Vivemos tempos de profunda incerteza. Não sabemos o verdadeiro grau de letalidade do vírus, não sabemos o real número de infetados, não sabemos se existe ou é possível existir imunidade de grupo. Mas há muitas coisas que já sabemos: sabemos que, desde 13 de março, as crianças e jovens deixaram de ir à escola; que o número de trabalhadores desempregados e em layoff explodiu; que o PIB cairá este ano mais do que em qualquer período da história recente do país; que o défice público e, consequentemente, a dívida pública provocarão um enorme aumento de impostos e agravarão ainda mais os encargos que deixamos às gerações futuras e aos mais jovens, precisamente aqueles que, sendo os menos afetados pelo vírus, suportam o peso direto do confinamento e o fardo da possível destruição de um futuro mais próspero.

Vamos assistir a tudo isto passivamente, enquanto os gabinetes ministeriais decidem o nosso futuro e o futuro dos nossos filhos?
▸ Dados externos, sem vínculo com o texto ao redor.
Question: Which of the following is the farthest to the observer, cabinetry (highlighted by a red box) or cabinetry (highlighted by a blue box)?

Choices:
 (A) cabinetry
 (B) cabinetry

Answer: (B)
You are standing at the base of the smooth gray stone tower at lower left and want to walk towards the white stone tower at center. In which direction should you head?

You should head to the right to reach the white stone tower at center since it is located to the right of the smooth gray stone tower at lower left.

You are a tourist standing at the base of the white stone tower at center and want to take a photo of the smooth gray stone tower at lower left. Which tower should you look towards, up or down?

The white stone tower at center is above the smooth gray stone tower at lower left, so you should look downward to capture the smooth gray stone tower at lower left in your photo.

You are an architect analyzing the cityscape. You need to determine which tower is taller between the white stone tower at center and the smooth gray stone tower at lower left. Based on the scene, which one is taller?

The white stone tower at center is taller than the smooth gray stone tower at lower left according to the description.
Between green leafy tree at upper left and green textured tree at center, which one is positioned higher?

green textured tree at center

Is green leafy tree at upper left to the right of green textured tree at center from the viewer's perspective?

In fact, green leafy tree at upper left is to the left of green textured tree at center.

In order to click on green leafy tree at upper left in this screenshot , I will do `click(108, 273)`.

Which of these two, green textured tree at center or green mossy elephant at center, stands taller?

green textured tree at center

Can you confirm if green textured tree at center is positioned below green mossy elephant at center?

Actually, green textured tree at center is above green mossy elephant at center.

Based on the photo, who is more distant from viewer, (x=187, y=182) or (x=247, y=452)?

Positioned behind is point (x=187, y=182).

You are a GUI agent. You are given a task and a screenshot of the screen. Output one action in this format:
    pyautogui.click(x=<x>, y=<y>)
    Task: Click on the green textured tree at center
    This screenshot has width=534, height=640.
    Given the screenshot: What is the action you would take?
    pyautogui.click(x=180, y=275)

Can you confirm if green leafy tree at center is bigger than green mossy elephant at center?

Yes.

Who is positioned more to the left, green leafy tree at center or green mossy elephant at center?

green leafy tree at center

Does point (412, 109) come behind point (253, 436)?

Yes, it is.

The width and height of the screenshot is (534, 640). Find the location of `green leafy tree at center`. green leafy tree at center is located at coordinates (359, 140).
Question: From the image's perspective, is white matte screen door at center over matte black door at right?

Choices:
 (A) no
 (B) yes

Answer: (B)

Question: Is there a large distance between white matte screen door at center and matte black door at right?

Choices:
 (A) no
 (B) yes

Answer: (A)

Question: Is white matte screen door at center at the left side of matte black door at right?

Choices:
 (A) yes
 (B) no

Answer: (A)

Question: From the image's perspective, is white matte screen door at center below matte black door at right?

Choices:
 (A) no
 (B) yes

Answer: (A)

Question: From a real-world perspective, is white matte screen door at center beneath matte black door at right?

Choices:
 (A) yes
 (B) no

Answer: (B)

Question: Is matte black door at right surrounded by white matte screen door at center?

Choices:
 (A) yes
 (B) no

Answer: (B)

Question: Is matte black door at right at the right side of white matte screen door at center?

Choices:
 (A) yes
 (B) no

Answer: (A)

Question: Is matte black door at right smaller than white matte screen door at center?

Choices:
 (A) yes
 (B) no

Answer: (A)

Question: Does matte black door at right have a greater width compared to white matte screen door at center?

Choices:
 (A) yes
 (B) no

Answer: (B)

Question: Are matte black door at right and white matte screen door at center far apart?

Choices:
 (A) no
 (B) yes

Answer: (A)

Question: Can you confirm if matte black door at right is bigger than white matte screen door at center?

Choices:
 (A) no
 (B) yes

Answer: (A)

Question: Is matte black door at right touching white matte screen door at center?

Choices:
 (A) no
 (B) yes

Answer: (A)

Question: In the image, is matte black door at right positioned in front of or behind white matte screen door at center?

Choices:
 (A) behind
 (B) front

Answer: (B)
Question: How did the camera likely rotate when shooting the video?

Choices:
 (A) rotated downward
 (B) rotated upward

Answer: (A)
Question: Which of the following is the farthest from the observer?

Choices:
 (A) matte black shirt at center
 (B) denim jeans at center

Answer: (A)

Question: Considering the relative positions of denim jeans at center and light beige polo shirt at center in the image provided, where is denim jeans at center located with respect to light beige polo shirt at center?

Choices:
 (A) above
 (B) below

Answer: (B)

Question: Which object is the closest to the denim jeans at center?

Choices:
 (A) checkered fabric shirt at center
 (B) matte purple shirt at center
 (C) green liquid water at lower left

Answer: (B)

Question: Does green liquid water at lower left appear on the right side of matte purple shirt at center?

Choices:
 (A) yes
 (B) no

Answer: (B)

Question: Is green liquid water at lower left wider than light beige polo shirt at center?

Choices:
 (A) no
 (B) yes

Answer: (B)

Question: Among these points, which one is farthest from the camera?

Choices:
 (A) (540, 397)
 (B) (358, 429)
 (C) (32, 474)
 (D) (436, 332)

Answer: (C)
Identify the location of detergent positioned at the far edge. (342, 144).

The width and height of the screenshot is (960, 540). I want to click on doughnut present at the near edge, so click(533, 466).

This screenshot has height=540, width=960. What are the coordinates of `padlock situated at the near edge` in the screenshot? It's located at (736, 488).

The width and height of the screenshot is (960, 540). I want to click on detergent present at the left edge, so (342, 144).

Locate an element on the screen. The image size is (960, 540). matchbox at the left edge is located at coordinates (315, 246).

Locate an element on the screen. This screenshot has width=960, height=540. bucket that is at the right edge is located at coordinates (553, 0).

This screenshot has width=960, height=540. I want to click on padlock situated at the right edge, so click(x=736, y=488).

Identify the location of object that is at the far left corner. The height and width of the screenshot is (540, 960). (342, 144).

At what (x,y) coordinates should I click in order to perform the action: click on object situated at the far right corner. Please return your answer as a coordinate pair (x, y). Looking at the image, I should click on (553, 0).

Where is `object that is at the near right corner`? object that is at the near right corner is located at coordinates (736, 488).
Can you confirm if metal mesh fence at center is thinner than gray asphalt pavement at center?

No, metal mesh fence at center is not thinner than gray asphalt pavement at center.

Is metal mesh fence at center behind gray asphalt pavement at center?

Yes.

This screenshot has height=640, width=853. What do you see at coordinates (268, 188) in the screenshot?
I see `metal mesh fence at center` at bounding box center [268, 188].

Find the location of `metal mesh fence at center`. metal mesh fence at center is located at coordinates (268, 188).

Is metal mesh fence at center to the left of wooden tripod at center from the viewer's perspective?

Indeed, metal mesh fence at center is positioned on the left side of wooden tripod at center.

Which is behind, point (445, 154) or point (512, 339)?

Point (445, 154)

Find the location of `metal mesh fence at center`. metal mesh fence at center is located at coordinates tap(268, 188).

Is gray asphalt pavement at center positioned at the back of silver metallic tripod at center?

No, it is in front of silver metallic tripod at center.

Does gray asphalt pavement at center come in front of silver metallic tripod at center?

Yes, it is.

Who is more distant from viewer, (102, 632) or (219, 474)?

Ou vamos exigir participar das decisões que determinarão o futuro de Portugal para as próximas décadas? Compete-nos garantir que quem tem a nossa liberdade nas mãos é responsabilizado pela justificação e explicação de todas as opções que envolvem as nossas vidas e pela definição do país que seremos daqui em diante.

No dia 13 de abril, foi enviada uma carta ao Presidente da República, Presidente da Assembleia da República e Primeiro-Ministro com um conjunto de preocupações e sugestões para a reabertura da sociedade em segurança.  Esta carta foi assinada por 377 pessoas com responsabilidades importantes nos mais diversos setores de atividade.  É preocupante que esta carta não tenha tido resposta nem tenha suscitado a vontade de envolver este grupo, de gente interessada e com espírito colaborativo, na procura de soluções para esta crise.

Cabe-nos a todos, em democracia, sem sermos infantilizados, definir se nos podemos sentar nos bancos de jardim.